Work order.
The answer must consist of every line from the entries below that contains the word "measured".

Extracted entries.
BEGIN
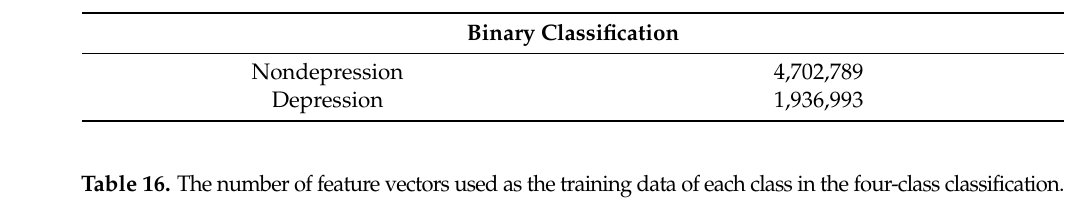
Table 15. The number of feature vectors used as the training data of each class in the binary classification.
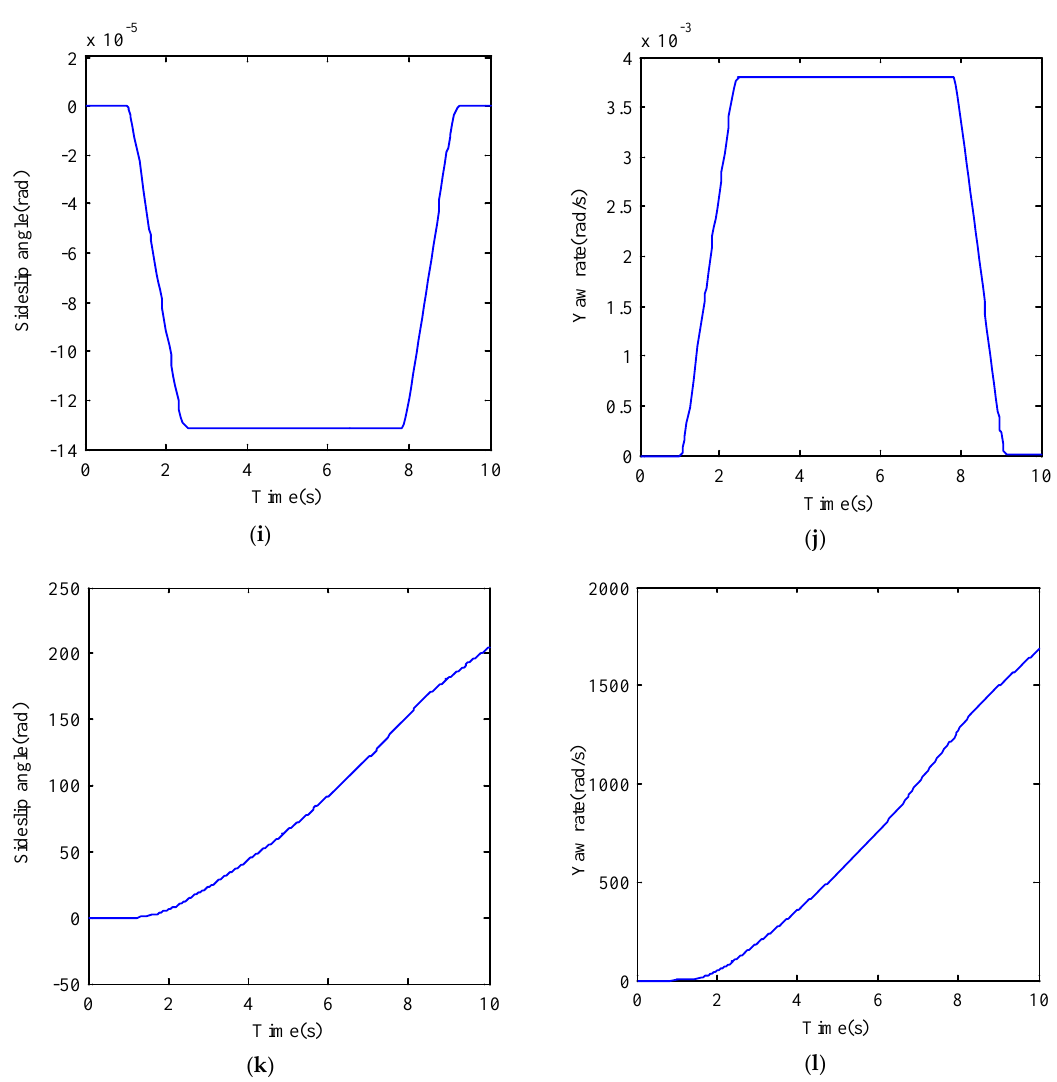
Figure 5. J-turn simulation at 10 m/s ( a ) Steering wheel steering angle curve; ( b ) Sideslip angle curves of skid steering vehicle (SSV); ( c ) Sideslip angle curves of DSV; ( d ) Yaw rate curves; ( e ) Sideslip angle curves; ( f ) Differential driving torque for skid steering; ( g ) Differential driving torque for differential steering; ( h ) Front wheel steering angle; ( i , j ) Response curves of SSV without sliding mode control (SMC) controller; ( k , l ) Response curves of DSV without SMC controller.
END
BEGIN
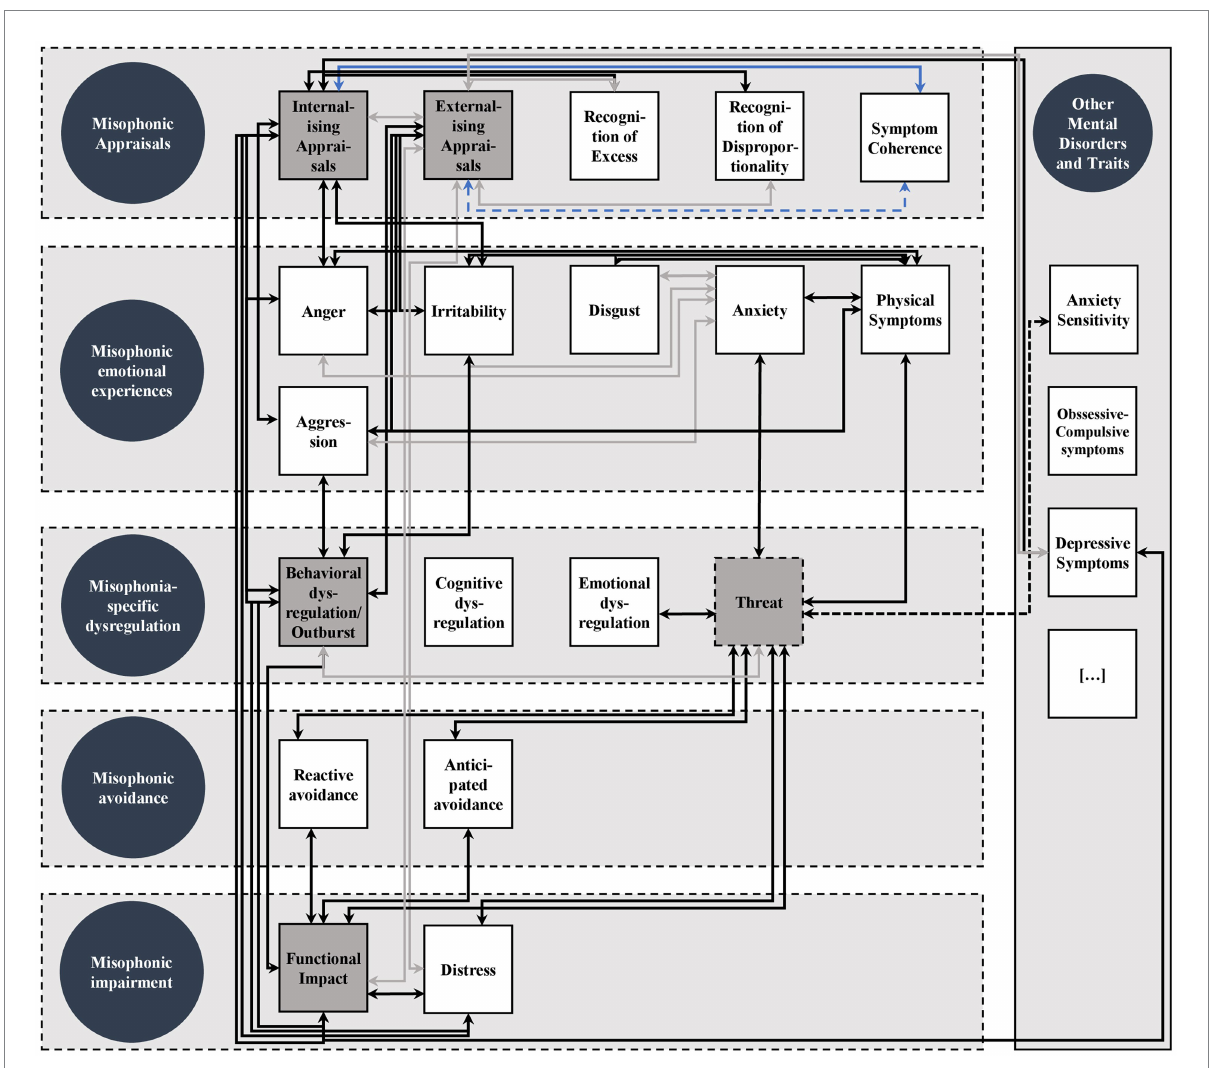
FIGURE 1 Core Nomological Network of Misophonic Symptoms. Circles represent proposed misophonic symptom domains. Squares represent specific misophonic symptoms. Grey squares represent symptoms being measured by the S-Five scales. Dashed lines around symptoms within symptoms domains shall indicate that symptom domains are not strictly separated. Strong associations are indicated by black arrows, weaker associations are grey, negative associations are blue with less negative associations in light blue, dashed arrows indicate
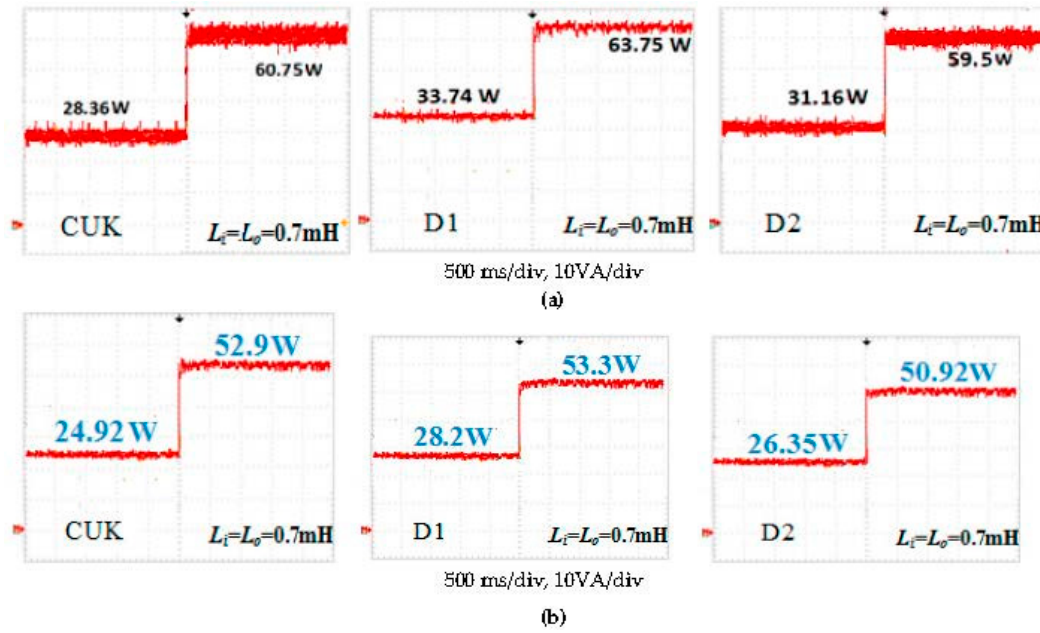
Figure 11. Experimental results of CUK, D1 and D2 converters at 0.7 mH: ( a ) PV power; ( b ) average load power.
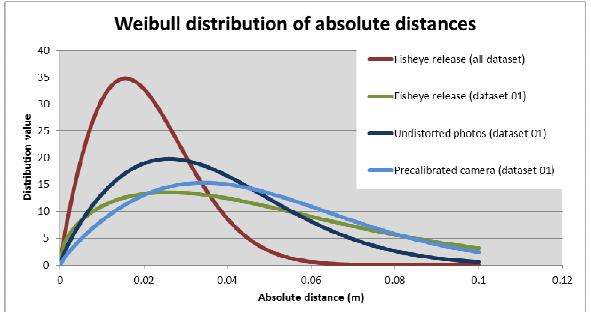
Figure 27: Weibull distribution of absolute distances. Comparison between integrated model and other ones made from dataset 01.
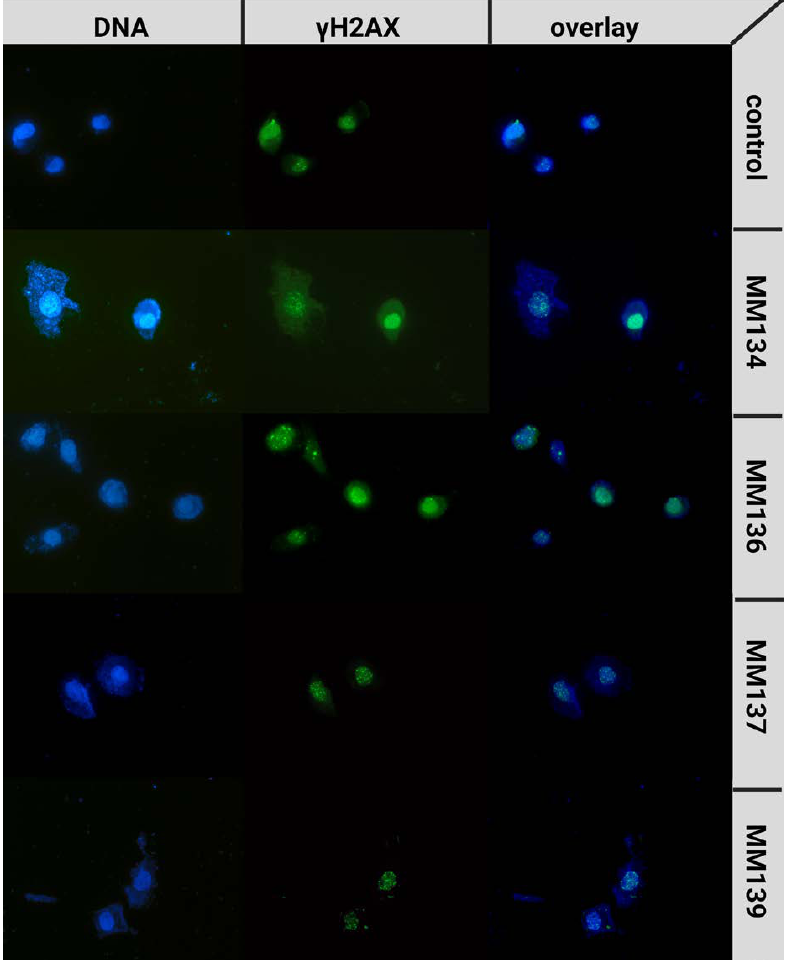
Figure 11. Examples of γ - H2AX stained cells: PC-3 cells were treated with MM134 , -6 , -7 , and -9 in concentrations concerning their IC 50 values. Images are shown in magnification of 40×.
END
BEGIN
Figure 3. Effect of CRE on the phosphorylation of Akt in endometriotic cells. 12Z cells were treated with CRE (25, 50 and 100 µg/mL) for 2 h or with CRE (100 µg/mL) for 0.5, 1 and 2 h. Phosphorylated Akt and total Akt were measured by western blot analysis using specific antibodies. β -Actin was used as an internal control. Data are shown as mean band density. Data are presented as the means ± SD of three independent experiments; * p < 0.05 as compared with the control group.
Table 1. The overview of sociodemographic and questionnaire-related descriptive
END
Answer for the task.
FIGURE 1 Core Nomological Network of Misophonic Symptoms. Circles represent proposed misophonic symptom domains. Squares represent specific misophonic symptoms. Grey squares represent symptoms being measured by the S-Five scales. Dashed lines around symptoms within symptoms domains shall indicate that symptom domains are not strictly separated. Strong associations are indicated by black arrows, weaker associations are grey, negative associations are blue with less negative associations in light blue, dashed arrows indicate
Figure 3. Effect of CRE on the phosphorylation of Akt in endometriotic cells. 12Z cells were treated with CRE (25, 50 and 100 µg/mL) for 2 h or with CRE (100 µg/mL) for 0.5, 1 and 2 h. Phosphorylated Akt and total Akt were measured by western blot analysis using specific antibodies. β -Actin was used as an internal control. Data are shown as mean band density. Data are presented as the means ± SD of three independent experiments; * p < 0.05 as compared with the control group.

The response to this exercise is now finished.